As reported by Moneylife, the enforcement directorate (ED) has stepped in to examine a possible money laundering angle in the NSE Colo scam.
Over the past few weeks, CBI has taken statements from all the senior NSE officials who had been named in the show-cause notices issued by the Securities and Exchange Board of India (SEBI) over the past seven years.
Many senior officials from NSE, having recorded their statements, have been made to confront Ms Ramkrishna, the former MD and CEO who quit the Exchange in 2016. However, Ms Ramkrishna, say sources, has steadfastly denied all responsibility for the Colo scam and claimed that only the technology team would have answers to issues like preferential access.
We learn that the CBI team has done extensive work on the scam and seems up-to-date with all developments.

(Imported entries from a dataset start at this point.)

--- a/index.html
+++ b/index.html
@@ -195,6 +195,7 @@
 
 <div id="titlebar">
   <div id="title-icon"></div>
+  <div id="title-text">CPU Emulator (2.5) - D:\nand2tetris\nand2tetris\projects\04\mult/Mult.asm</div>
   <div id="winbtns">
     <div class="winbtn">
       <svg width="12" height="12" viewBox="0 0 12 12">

However, it is not clear if they are correctly focused on who are the beneficiaries of the crooked system, which was facilitated by a porous and easy-to-manipulate access system.

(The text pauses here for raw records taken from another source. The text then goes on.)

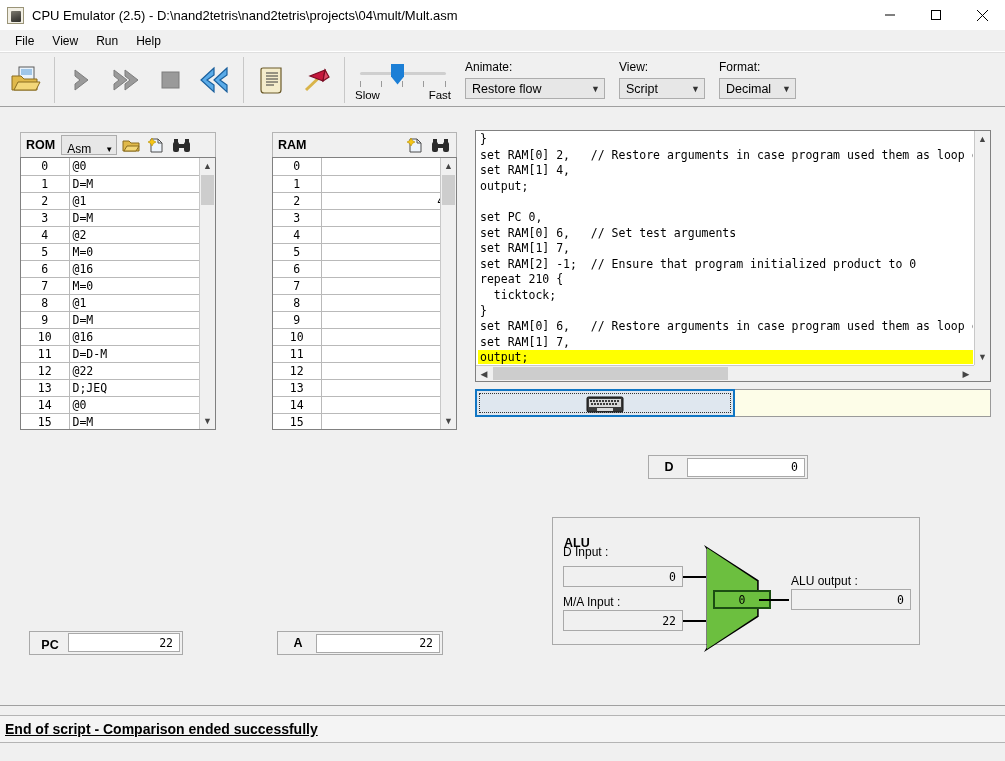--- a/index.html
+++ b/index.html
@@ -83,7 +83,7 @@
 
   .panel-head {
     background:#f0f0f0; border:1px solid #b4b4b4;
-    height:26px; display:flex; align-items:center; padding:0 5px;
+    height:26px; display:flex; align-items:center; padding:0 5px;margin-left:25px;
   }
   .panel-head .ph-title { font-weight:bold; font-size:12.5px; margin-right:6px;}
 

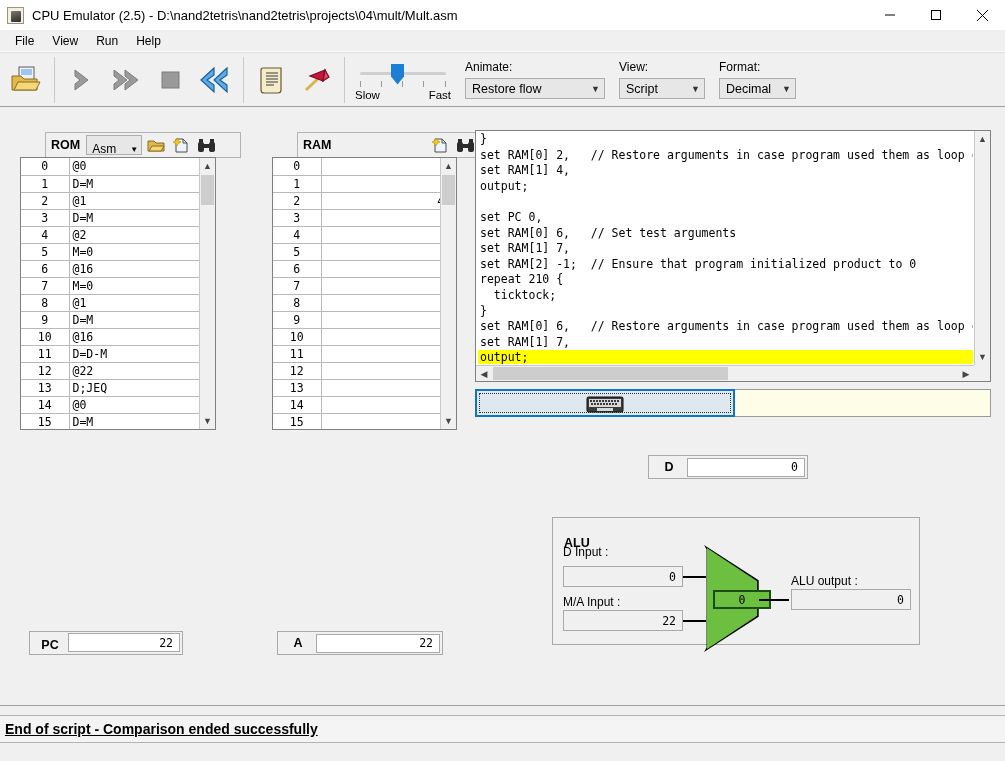--- a/index.html
+++ b/index.html
@@ -188,7 +188,7 @@
     background:#f4f4f4; border-top:1px solid #b4b4b4; border-bottom:1px solid #b4b4b4;
     display:flex; align-items:center; padding-left:5px;
   }
-  #status-text { font-weight:bold; font-size:14px; color:#000;text-decoration:underline; }
+  #status-text { font-weight:bold; font-size:14px; color:#000; }
 </style>
 </head>
 <body>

It is also unclear if the focus is on Ms Ramkrishna or Ravi Narain, former MD and CEO of NSE. After all, Colo and high-frequency trading (HFT), including scandals, had happened long before NSE began trading (Michael Lewis's book Flash Boys
is all about it). Hence, it is hard to believe that the Exchange forgot to put in place a process that ensured a level playing field for very large investors, who put through millions of trades in seconds. (Read: Moneylife Exclusive: Enforcement Directorate Steps in to Probe Money Laundering Angle in NSE Colo Scam
Last month, market regulator Securities and Exchange Board of India (SEBI) has issued a notice of demand of Rs2 crore to Mr Narain regarding governance issues at the Exchange.
In February 2022, SEBI levied a penalty of Rs2 crore on Mr Narain for his failure to report governance lapses in NSE to the market regulator.
In that order, Anant Barua, a whole-time member (WTM) of SEBI, had stated, "As an ex-MD and CEO of NSE for 13 years, Mr Narain should be well aware of who is qualified as a key management person (KMP) and how the substantial powers delegated to Anand Subramanian would have made him a KMP, especially given the fact that Mr Subramanian attended all board meeting after being delegated such powers. It is evident that Mr Narain has chosen to ignore all these factors and has also been instrumental in concealing these issues in the minutes of the board meetings." (Read: SEBI Issues Demand Notice to NSE's Former Chief Ravi Narain To Recover Rs2 Crore Penalty)
The Colo case dates to 2015 when Moneylife published a letter by a whistle-blower going by the name Ken Fong in June 2015. The whistle-blower alleged that NSE officials were selectively allowing a few brokers to reap massive profits through preferential access to its Colo servers in the form of early log-in or access to servers with low trading loads.
In February last year, SEBI's adjudication officer imposed a penalty of Rs1 crore on NSE for its failure to ensure a level playing field for trading members subscribing to its tick-by-tick (TBT) data feed. NSE's former MD and CEO Mr Narain and Ms Ramkrishna were penalised with a fine of Rs25 lakh each.
Before that in April 2019, SEBI had ordered disgorgement of profits from NSE and salaries of former MDs, Ravi Narain and Chitra Ramkrishna. The regulator has also asked the Exchange to disgorge an amount of Rs624.89 crore along with interest calculated at the rate of 12% per annum to the Investor Education and Protection Fund (IEPF).